Erfahrungen eines heutigen Militärseelsorgers als NVA-Soldat

Christen in der Nationalen Volksarmee

Zum Schwerpunkt-Thema der November-Ausgabe von "kompass. soldat in welt und kirche"

Militärpfarrer Thomas Bohne beim unterrichten von Bundeswehr-Soldaten
Es ist jetzt gut 30 Jahre her, dass ich meinen Wehrdienst von 18 Monaten bei der damaligen Nationalen Volksarmee (NVA) geleistet habe. Am 28. April 1978 verließ ich das Kasernengelände in Eggersdorf bei Strausberg und blickte dann auf vielfältige Erfahrungen in dieser nach preußisch-russischem Vorbild aufgebauten Armee zurück.

> [ZU ERLEDIGENDE AUFGABEN]
• a. Nenne alle Zahlen, die im Erfahrungsbericht in Ziffern geschrieben stehen.
• b. Gib den Erfahrungsbericht wörtlich wieder, beginnend mit „Militärpfarrer Thomas Bohne“ und weiter bis einschließlich „aufgebauten Armee zurück.“.
Die nachstehende Auflistung stammt aus einer anderen Quelle.

> [DATENSATZEINTRÄGE]
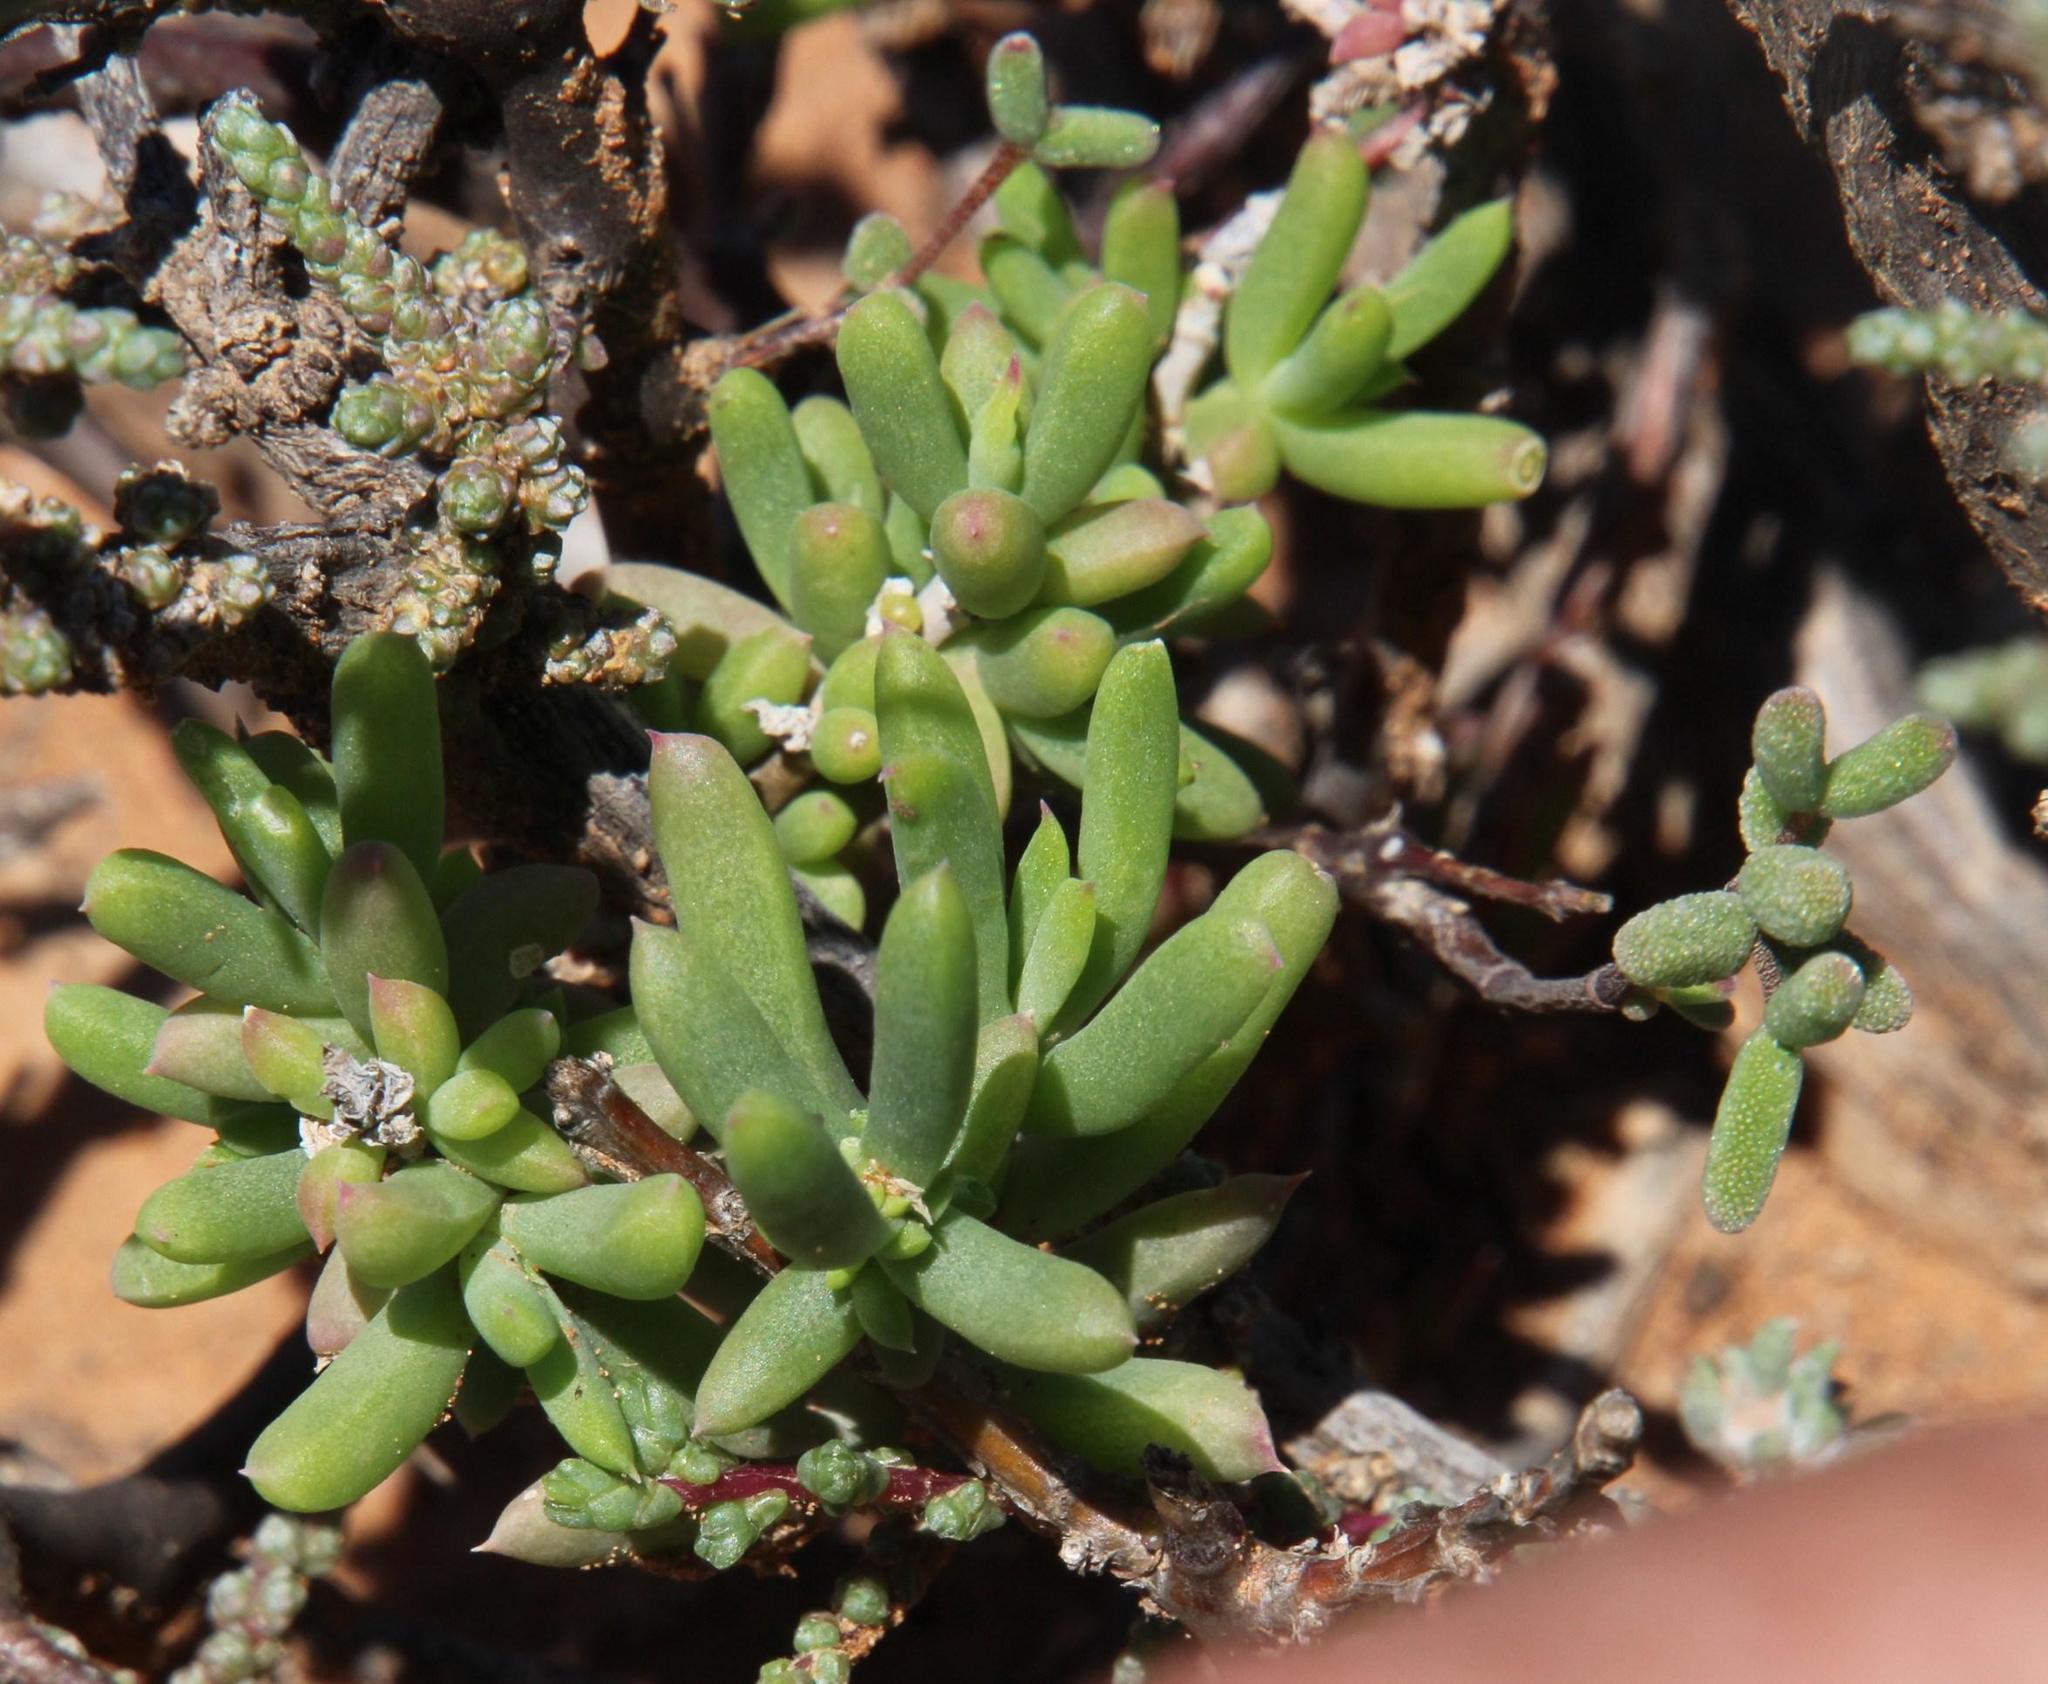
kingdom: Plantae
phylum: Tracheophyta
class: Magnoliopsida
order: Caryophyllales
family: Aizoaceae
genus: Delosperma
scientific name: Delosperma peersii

---

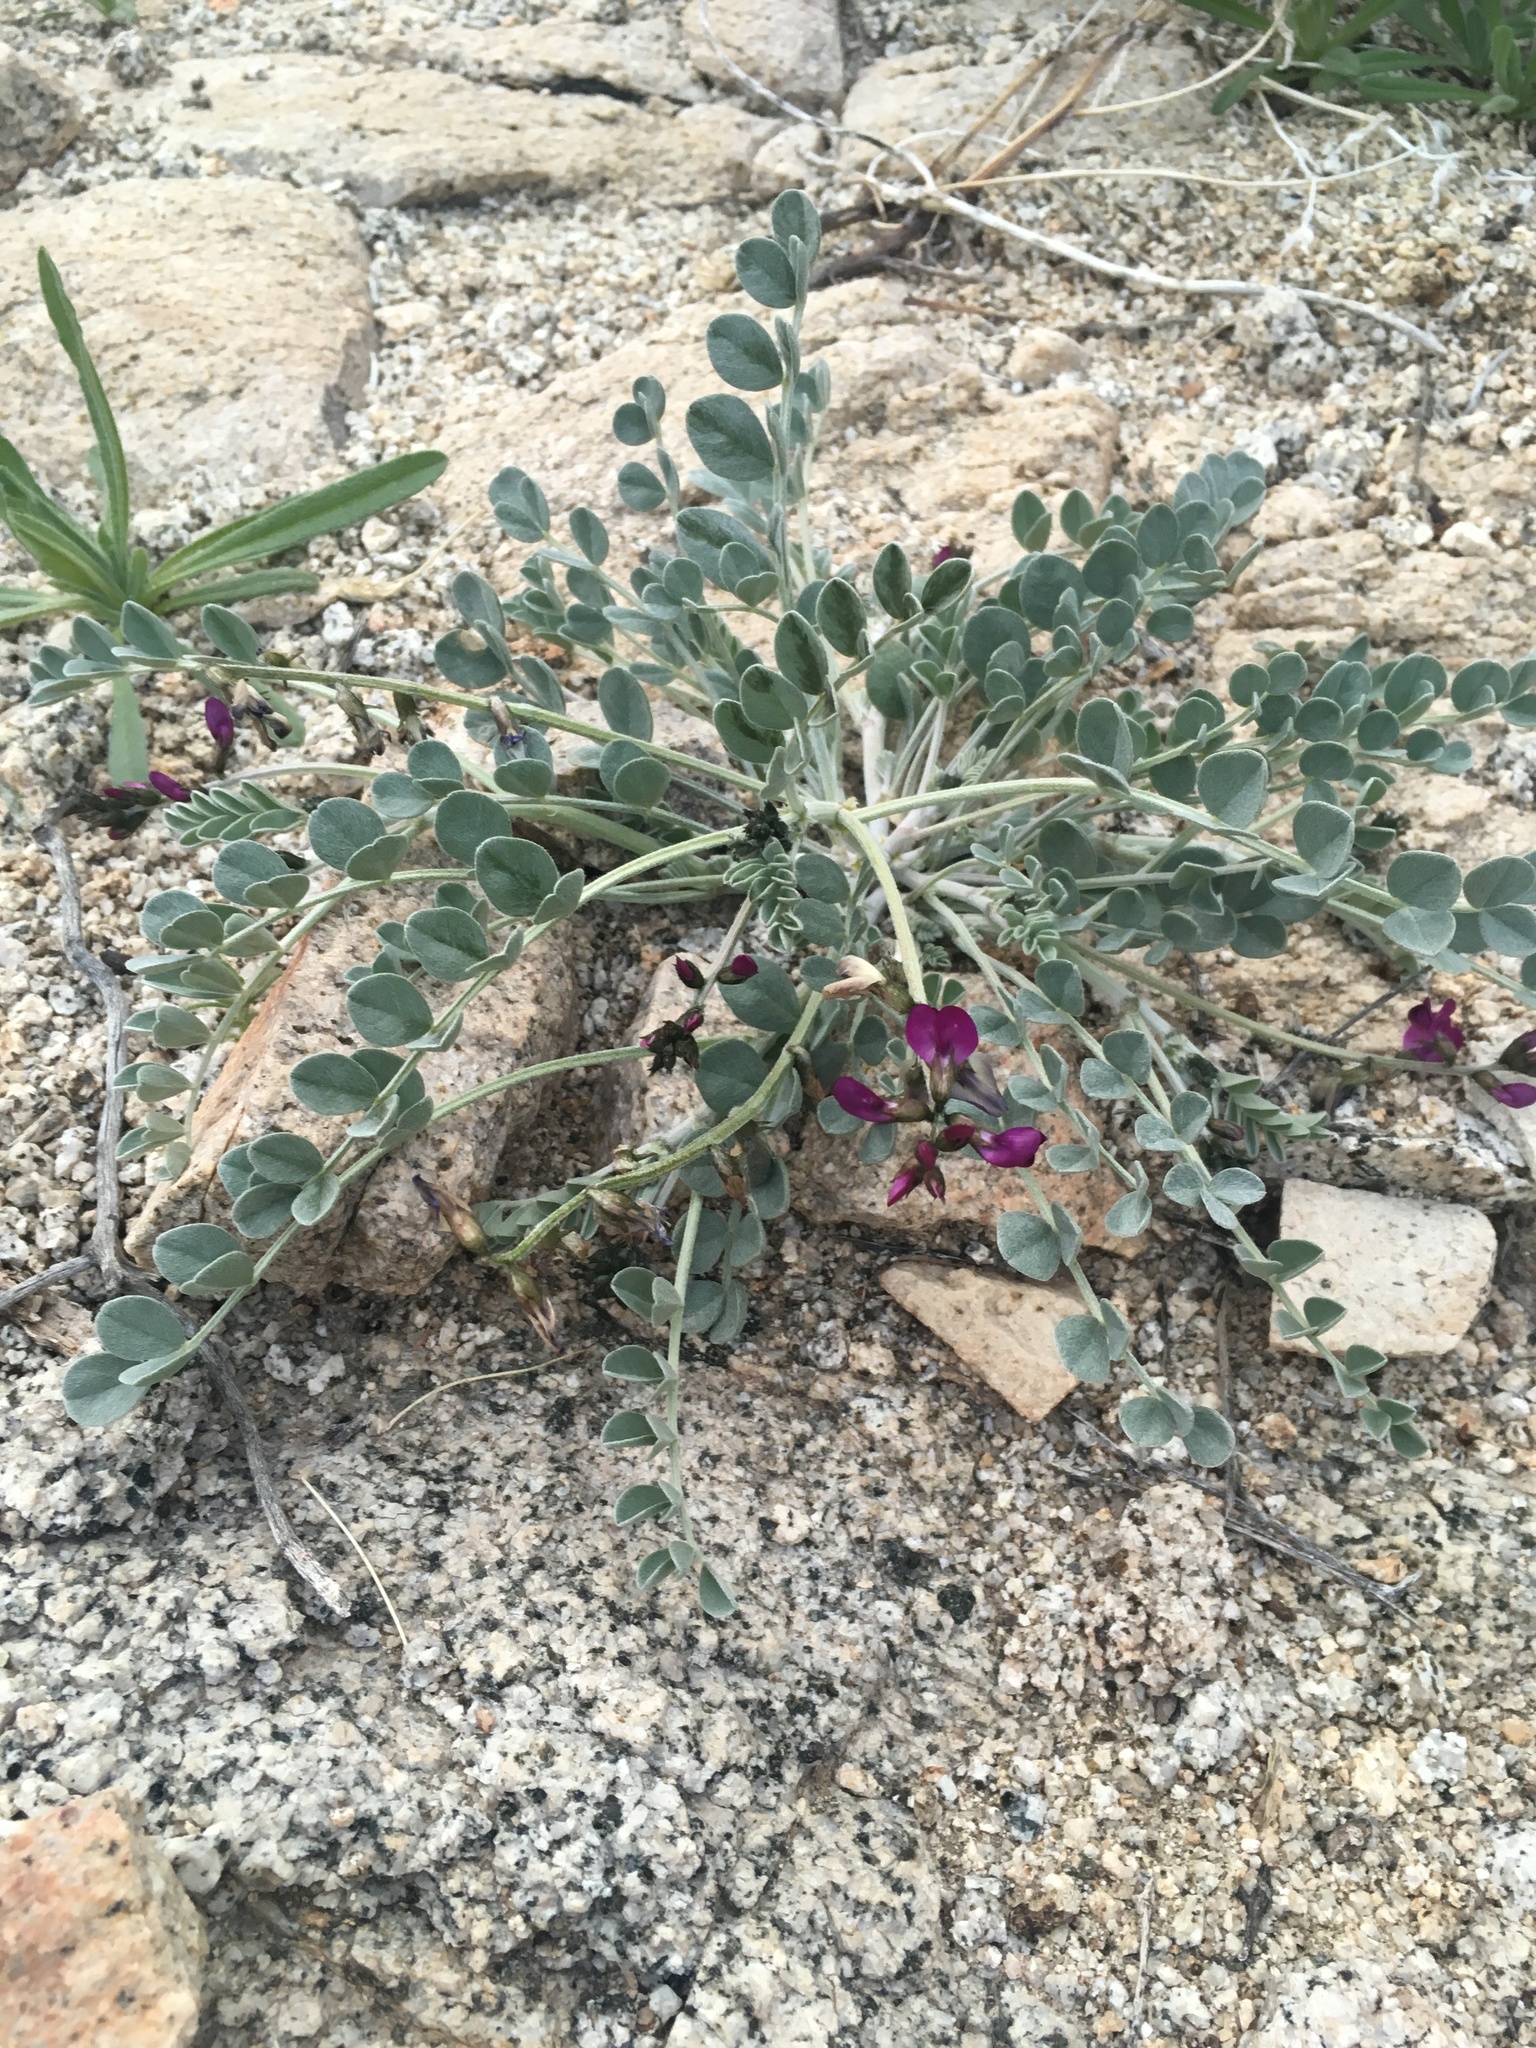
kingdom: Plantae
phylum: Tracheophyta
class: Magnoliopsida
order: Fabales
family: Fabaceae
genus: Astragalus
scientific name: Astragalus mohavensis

> [LÖSUNGEN JE AUFGABE]
• a. 30, 18, 28, 1978

• b.
Militärpfarrer Thomas Bohne beim unterrichten von Bundeswehr-Soldaten
Es ist jetzt gut 30 Jahre her, dass ich meinen Wehrdienst von 18 Monaten bei der damaligen Nationalen Volksarmee (NVA) geleistet habe. Am 28. April 1978 verließ ich das Kasernengelände in Eggersdorf bei Strausberg und blickte dann auf vielfältige Erfahrungen in dieser nach preußisch-russischem Vorbild aufgebauten Armee zurück.